Transcribe the line holding "Where to Stay" together with every line after it, through the end of the records, exactly and with no pictures.
── Excerpted data ──
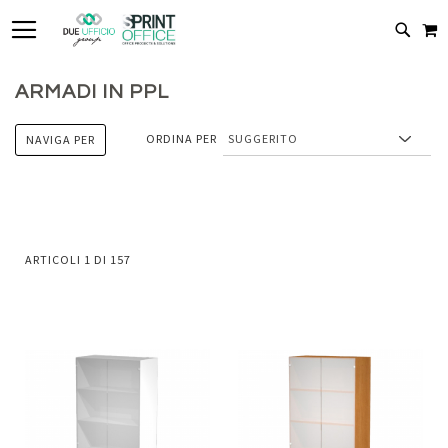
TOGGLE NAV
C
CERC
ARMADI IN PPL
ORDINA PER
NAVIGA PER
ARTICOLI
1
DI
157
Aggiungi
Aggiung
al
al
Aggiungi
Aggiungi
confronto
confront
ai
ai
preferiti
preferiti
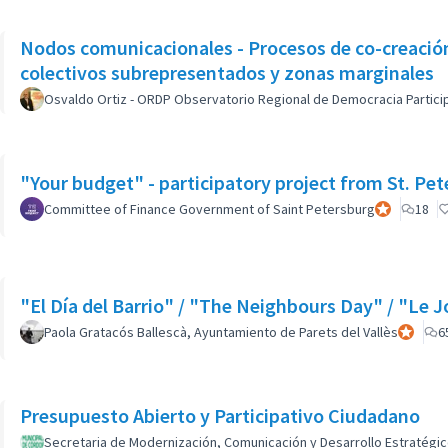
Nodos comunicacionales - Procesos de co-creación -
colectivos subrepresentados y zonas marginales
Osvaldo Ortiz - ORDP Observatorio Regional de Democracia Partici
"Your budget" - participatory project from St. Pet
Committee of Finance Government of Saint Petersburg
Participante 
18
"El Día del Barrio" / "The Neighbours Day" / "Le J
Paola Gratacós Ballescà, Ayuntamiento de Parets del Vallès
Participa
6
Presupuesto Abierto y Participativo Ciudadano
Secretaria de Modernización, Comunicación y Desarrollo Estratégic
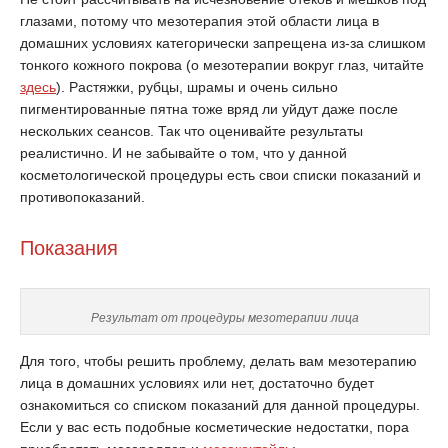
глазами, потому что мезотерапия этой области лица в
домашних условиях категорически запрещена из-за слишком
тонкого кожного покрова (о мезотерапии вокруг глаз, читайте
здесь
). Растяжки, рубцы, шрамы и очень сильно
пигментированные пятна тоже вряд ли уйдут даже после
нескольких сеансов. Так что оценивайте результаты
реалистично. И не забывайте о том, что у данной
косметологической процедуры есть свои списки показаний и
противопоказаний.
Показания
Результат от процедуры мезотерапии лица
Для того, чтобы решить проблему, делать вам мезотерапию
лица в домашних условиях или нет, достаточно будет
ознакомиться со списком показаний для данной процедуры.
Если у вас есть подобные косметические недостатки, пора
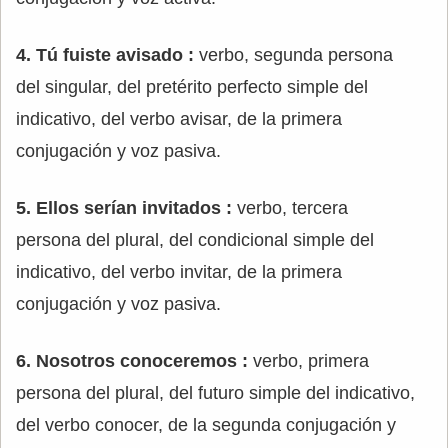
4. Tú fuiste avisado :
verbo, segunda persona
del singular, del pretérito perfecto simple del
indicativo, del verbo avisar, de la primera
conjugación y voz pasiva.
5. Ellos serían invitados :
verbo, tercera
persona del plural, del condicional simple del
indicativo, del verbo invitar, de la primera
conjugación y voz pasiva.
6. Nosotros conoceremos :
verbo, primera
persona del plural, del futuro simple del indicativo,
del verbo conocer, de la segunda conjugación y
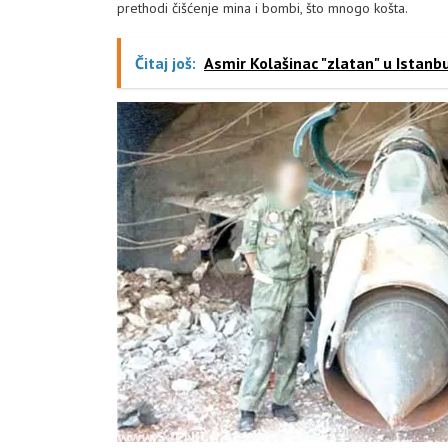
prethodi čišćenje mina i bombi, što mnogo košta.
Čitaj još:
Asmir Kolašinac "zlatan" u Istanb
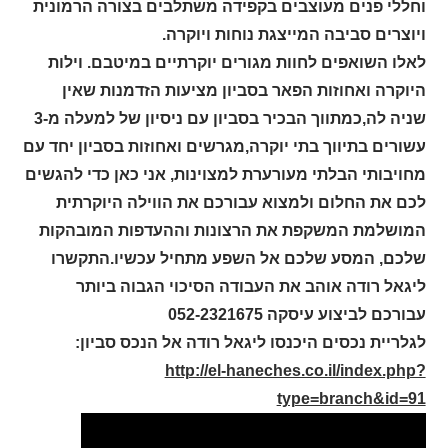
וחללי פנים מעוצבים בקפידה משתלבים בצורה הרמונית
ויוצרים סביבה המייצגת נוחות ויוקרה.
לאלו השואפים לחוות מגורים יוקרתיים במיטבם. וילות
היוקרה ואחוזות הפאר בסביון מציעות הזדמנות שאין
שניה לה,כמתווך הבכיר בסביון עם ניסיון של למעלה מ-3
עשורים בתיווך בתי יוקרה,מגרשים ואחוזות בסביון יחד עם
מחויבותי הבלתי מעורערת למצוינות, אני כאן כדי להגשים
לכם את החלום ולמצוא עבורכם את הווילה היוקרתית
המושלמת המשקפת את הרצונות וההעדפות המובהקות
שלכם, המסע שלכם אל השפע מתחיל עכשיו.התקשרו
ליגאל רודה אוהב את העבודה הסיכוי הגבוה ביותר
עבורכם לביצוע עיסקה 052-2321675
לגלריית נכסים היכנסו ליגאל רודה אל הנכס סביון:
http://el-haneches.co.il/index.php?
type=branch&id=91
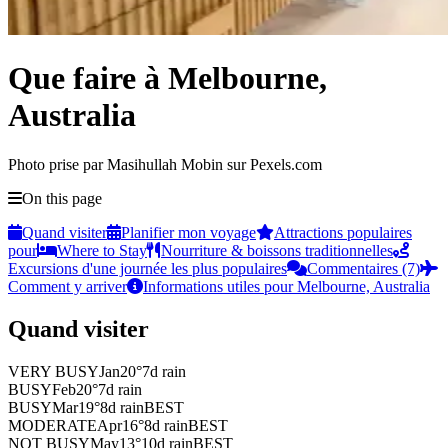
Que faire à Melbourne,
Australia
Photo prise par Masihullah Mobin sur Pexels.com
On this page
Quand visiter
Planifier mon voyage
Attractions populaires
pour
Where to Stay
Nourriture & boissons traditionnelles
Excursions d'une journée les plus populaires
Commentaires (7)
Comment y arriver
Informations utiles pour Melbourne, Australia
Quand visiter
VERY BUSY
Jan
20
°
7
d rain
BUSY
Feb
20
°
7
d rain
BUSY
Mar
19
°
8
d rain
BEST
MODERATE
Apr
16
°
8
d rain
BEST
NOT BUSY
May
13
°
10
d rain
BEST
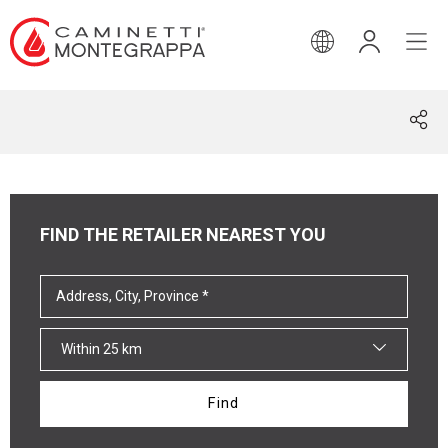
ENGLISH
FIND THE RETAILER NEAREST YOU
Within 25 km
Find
───
_Solution below_
Where to Stay
Nourriture & boissons traditionnelles
Excursions d'une journée les plus populaires
Commentaires (7)
Comment y arriver
Informations utiles pour Melbourne, Australia
Quand visiter
VERY BUSY
Jan
20
°
7
d rain
BUSY
Feb
20
°
7
d rain
BUSY
Mar
19
°
8
d rain
BEST
MODERATE
Apr
16
°
8
d rain
BEST
NOT BUSY
May
13
°
10
d rain
BEST
ENGLISH
FIND THE RETAILER NEAREST YOU
Within 25 km
Find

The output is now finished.